- Welcome Location within the state of Texas Welcome Welcome (the United States)
- Coordinates: 30°1′40″N 96°29′21″W﻿ / ﻿30.02778°N 96.48917°W
- Country: United States
- State: Texas
- County: Austin
- Elevation: 333 ft (101 m)
- Time zone: UTC-6 (Central (CST))
- • Summer (DST): UTC-5 (CDT)
- ZIP codes: 78944

= Welcome, Texas =

Welcome is an unincorporated community in northwestern Austin County, Texas, United States. According to the Handbook of Texas, the community had a population of 150 in 2000. It is located within the Greater Houston metropolitan area.

==History==
The land along Pecan Creek was settled by Anglo-Americans as early as the late 1820s. By 1852, German immigrants moved into the area. A leading member of the German community was schoolmaster J. F. Schmidt from Oldenburg, who later formed a singing club. Liking the pleasant countryside and friendly people, Schmidt named the town Welcome. In 1871, a post office opened in the settlement. By 1936, there were approximately 200 persons in the community with four commercial establishments. The population dwindled to about 60 souls with two businesses in 1950. The town recovered so that there were 175 inhabitants in 1965. From 1990 to 2000, the population was around 150 persons.

==Geography==
Welcome is on FM 109 4.2 mi north of Industry and 0.8 mi south of Farm to Market Road 2502. At the intersection with Thielemann Road at Welcome, FM 109 turns from a northerly to a northeasterly direction. Thielemann Road goes northwest and connects with Speiss, Turnbow, Garlin and Zetter Roads.
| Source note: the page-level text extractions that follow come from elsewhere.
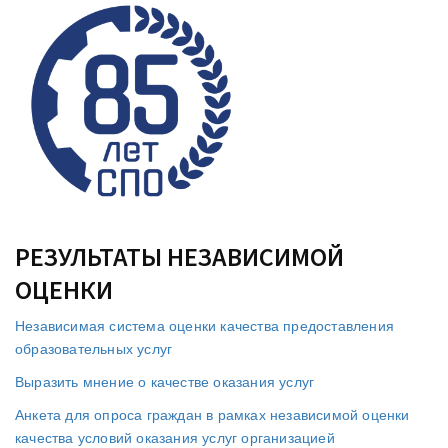
РЕЗУЛЬТАТЫ НЕЗАВИСИМОЙ
ОЦЕНКИ
Независимая система оценки качества предоставления
образовательных услуг
Выразить мнение о качестве оказания услуг
Анкета для опроса граждан в рамках независимой оценки
качества условий оказания услуг организацией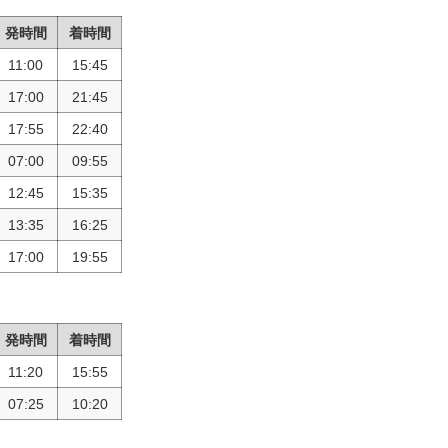
発時間
着時間
11:00
15:45
17:00
21:45
17:55
22:40
07:00
09:55
12:45
15:35
13:35
16:25
17:00
19:55
発時間
着時間
11:20
15:55
07:25
10:20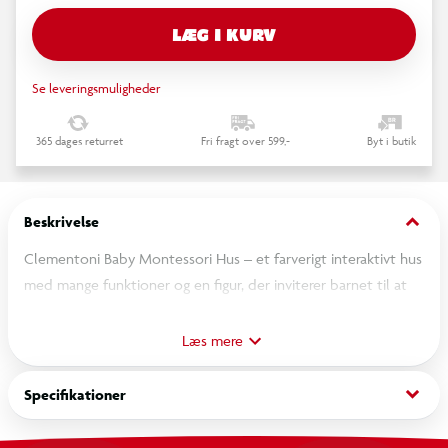
LÆG I KURV
Se leveringsmuligheder
365 dages returret
Fri fragt over 599,-
Byt i butik
keyboard_arrow_down
Beskrivelse
Clementoni Baby Montessori Hus – et farverigt interaktivt hus
med mange funktioner og en figur, der inviterer barnet til at
åbne døre, undersøge rum og lære gennem leg. Dette
Montessori-inspirerede legetøj styrker finmotorik,
Læs mere
problemløsning og nysgerrighed – perfekt til børn fra ca. 1,5 år
keyboard_arrow_down
Specifikationer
The Welcome Lutheran Church is on FM 109 about 0.3 mi northeast of FM 2502. The addresses in Welcome all carry the 78944 zip code, the same as Industry. Bleiblerville is to the southeast on FM 2502. It is also located 9 mi southwest of Brenham.

==Education==
J F Schmidt established the first school in the community on the west banks of Pecan Creek. Welcome is served by the Bellville Independent School District.